Désormais, les banques centrales doivent intervenir de plus en plus dans le
marché financier en agissant en tant que gigantesque «Market Makers de dernier
recours».
La dernière caractéristique la plus importante
est la faible inflation. L'absence de pression à la hausse sur les prix
signifie qu'il n'est pas nécessaire dans l'immédiat de ralentir la croissance
des bilans des banques centrales ou de relever les taux d'intérêt à court terme
de leur plancher autour de zéro. La faible inflation est donc la raison
fondamentale de ne pas s'inquiéter de la dette publique qui, grâce à une
politique monétaire accommodante, coûte désormais si peu que le financement ressemble
désormais à de l'argent gratuit.
Ainsi, si dans ces circonstances un Etat a une
visée large et profonde d’intervenir directement dans l'économie, les taux bas
permettent d'emprunter moins cher pour construire de nouvelles infrastructures et
saisir les opportunités qui stimuleront la croissance et s'attaqueront aux
menaces générées par la pandémie, et surtout le grand challenge qu’impose le changement
climatique. Pourtant, cette nouvelle ère de politique monétaire présente
également de graves risques, si l'inflation bondit de manière inattendue, tout
l'édifice de la dette tremblera, car les banques centrales doivent augmenter
leurs taux directeurs et à leurs tours payer d'énormes sommes d'intérêts sur
les nouvelles réserves qu'elles vont encore créer pour financer la nouvelle dette
qui servira à rembourser l’ancienne, car vue son niveau actuel, et même si la
croissance dans le futur sera au rendez-vous, l’augmentation des recettes
fiscales ne suffira pas pour y faire face sachant qu’à mesure que les sociétés prospèrent
avec la croissance, des pressions sur les dépenses budgétaires pour le social
se font sentir, plus particulièrement pour la santé et la retraite suite au vieillissement
inévitable de la démographie. Et même si l'inflation reste faible, cette nouvelle
machine est vulnérable à la capture par le lobby bancaire, pour qui, les taux
d’intérêt bas leur posent un problème de rentabilité, comme le souligne
dans un article publié en 2018 Markus Brunnermeier et Yann Koby de l'Université
de Princeton. Ces derniers soutiennent qu'il existe un «taux d'intérêt inversé»

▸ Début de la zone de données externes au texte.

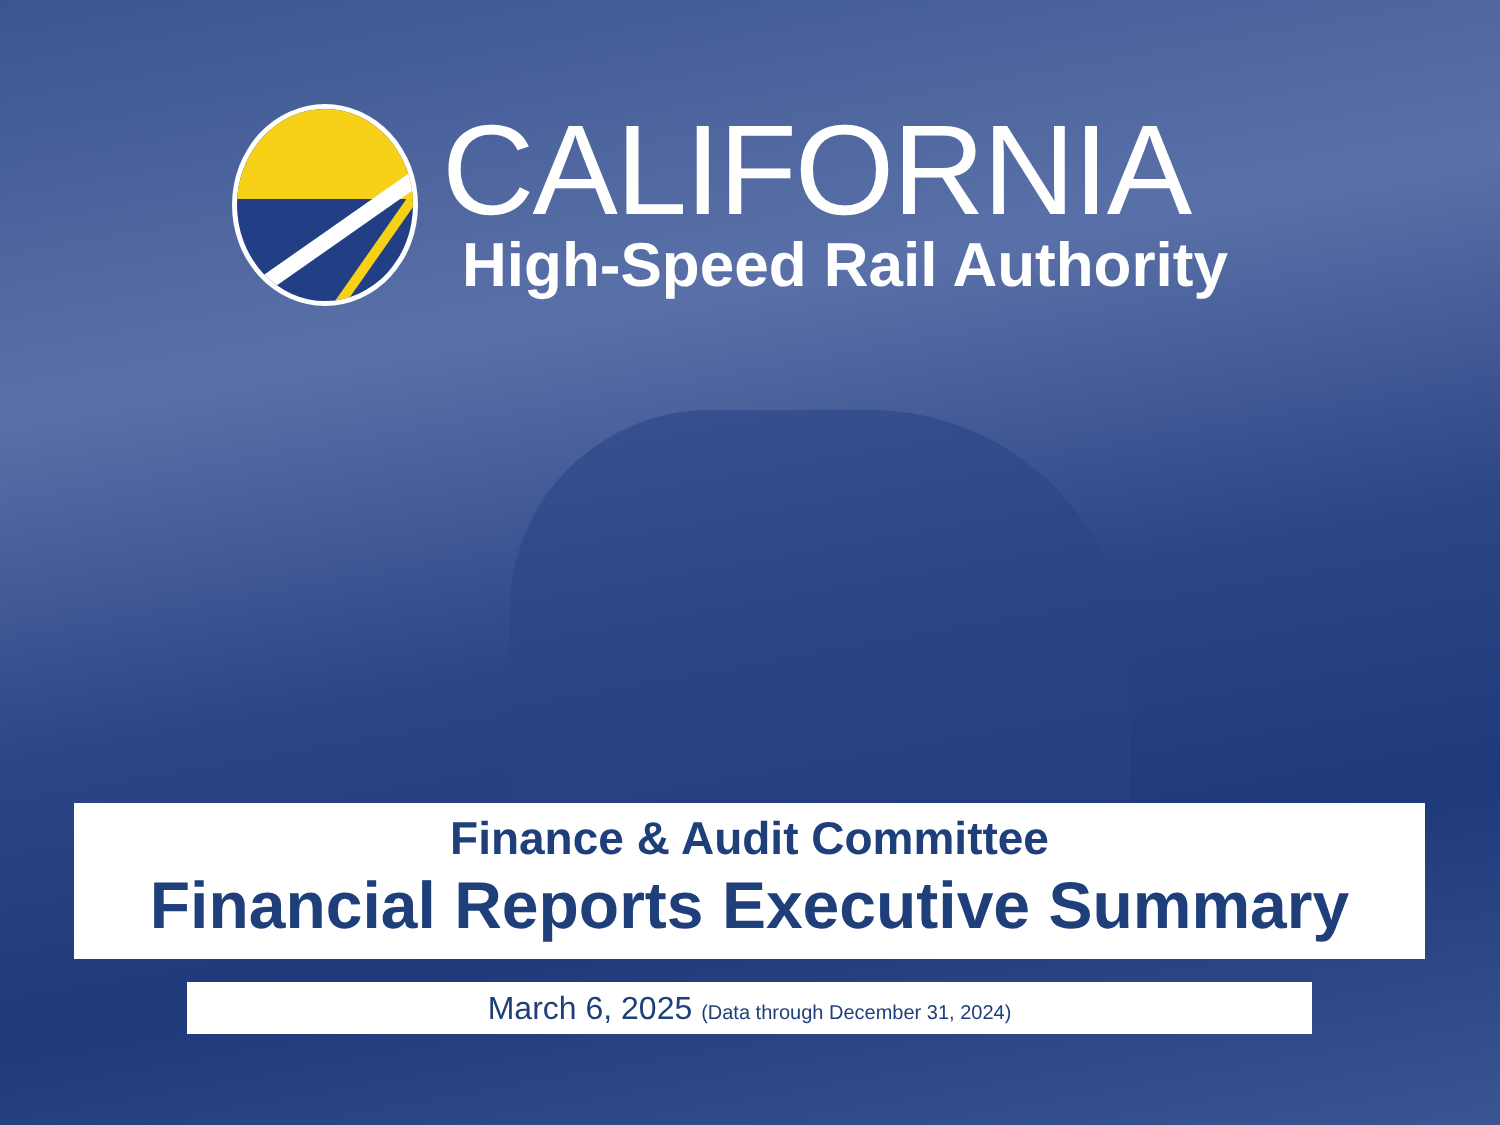CALIFORNIA
High-Speed Rail Authority
Finance & Audit Committee
Financial Reports Executive Summary
March 6, 2025 (Data through December 31, 2024)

en dessous duquel les baisses de taux d'intérêt nuisent aux prêts bancaires et
écrasent par expérience les bénéfices des banques, ce qui nuit à l’économie, si
aucun changement structurel du système financier n’émerge, plutôt que la
stimuler.
Se pose alors la question de savoir si les
recommandations de la pensée économique existante peuvent encore servir dans un
contexte autre que celui de sa gestation.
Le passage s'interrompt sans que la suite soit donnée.